The Family That Slays Together Stays Together

This article was originally published on Ferretbrain. I’ve backdated it to its original Ferretbrain publication date but it may have been edited and amended since its original appearance.

The phenomenon of American lawyers writing books about famous cases they have been involved with isn’t really surprising – if anything, I’m personally surprised we don’t see more doing it. A key skill of being a good trial lawyer is being able to present a believable and engaging narrative to the court which persuasively accounts for all the evidence; in addition, anyone performing this task in a jury trial needs to be able to make this narrative clear and understandable to a cross-section of the general public who don’t necessarily have any specialised knowledge of the subjects at hand. Any diligent attorney’s case file would consequently already provide most of the necessary research and documentation necessary to produce a book.
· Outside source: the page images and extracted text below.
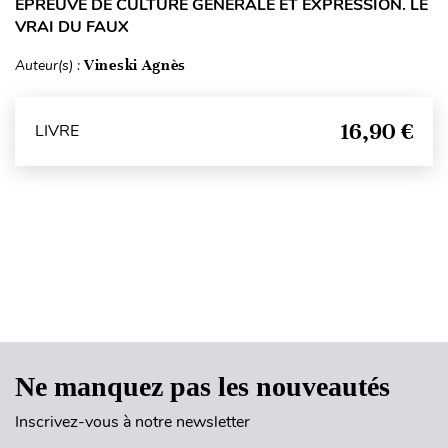
EPREUVE DE CULTURE GÉNÉRALE ET EXPRESSION. LE
VRAI DU FAUX
Auteur(s) :
Vineski Agnès
16,90 €
LIVRE
Haut de page
Ne manquez pas les nouveautés
Inscrivez-vous à notre newsletter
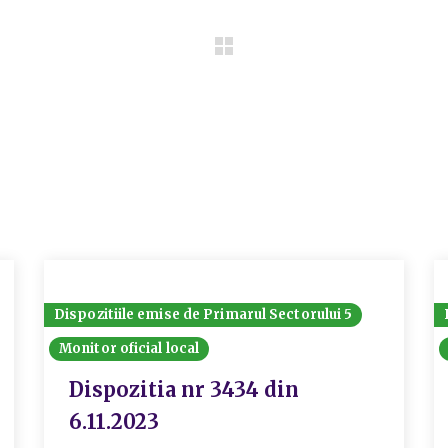
Dispozitiile emise de Primarul Sectorului 5
Monitor oficial local
Dispozitia nr 3434 din
6.11.2023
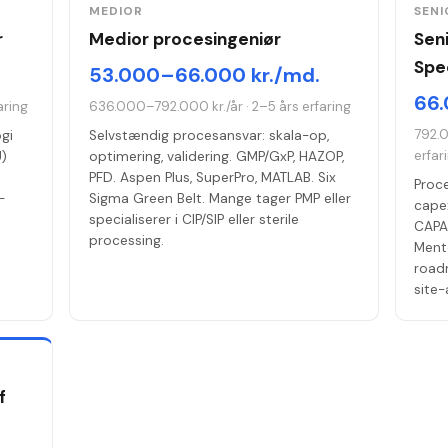
MEDIOR
SENI
r
Medior procesingeniør
Sen
Spec
53.000–66.000 kr./md.
66.
aring
636.000–792.000 kr./år
·
2–5 års erfaring
792.
ogi
Selvstændig procesansvar: skala-op,
erfar
U)
optimering, validering. GMP/GxP, HAZOP,
PFD. Aspen Plus, SuperPro, MATLAB. Six
Proce
-
Sigma Green Belt. Mange tager PMP eller
cape
specialiserer i CIP/SIP eller sterile
CAPA-
processing.
Mento
road
site-
f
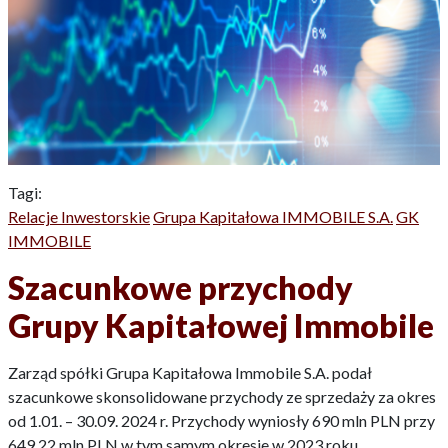
Tagi:
Relacje Inwestorskie
Grupa Kapitałowa IMMOBILE S.A.
GK
IMMOBILE
Szacunkowe przychody
Grupy Kapitałowej Immobile
Zarząd spółki Grupa Kapitałowa Immobile S.A. podał
szacunkowe skonsolidowane przychody ze sprzedaży za okres
od 1.01. – 30.09. 2024 r. Przychody wyniosły 690 mln PLN przy
649,22 mln PLN w tym samym okresie w 2023 roku.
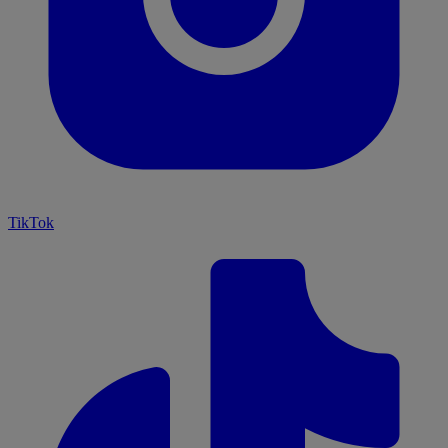
TikTok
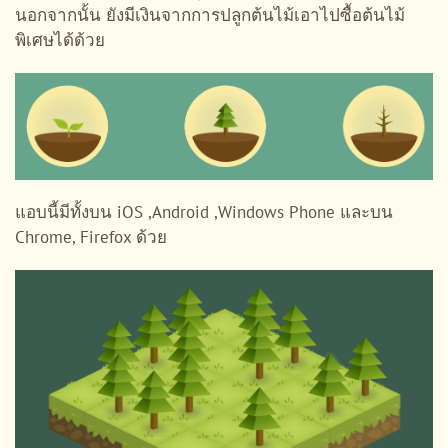
นอกจากนั้น ยังมีเงินจากการปลูกต้นไม้เอาไปซื้อต้นไม้
พิเศษได้ด้วย
แอบนี้มีทั้งบน iOS ,Android ,Windows Phone และบน
Chrome, Firefox ด้วย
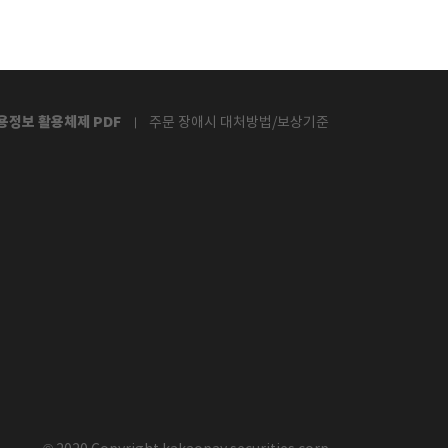
용정보 활용체제 PDF
주문 장애시 대처방법/보상기준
Vincent Bugliosi’s Helter Skelter, produced with the aid of Curt Gentry, is a particularly good example of the genre. Although any attorney’s account of a trial is necessarily going to partial towards the case they presented, Bugliosi is of the school of lawyers who believes in making an open and honest assessment of their case’s flaws and gaps. Whilst you might think a prosecution lawyer wouldn’t want to introduce gaps in their story or failings in the police investigation into their case, it’s ultimately good practice to own up to such things: in any area of law, if you are able to identify the weaknesses in your own case and present them to the court first, before the other side do, it allows you to get whatever response or explanation you want to present for them in first, and it means the other side can’t pull it out and confront you with it like it was something you were trying to hide.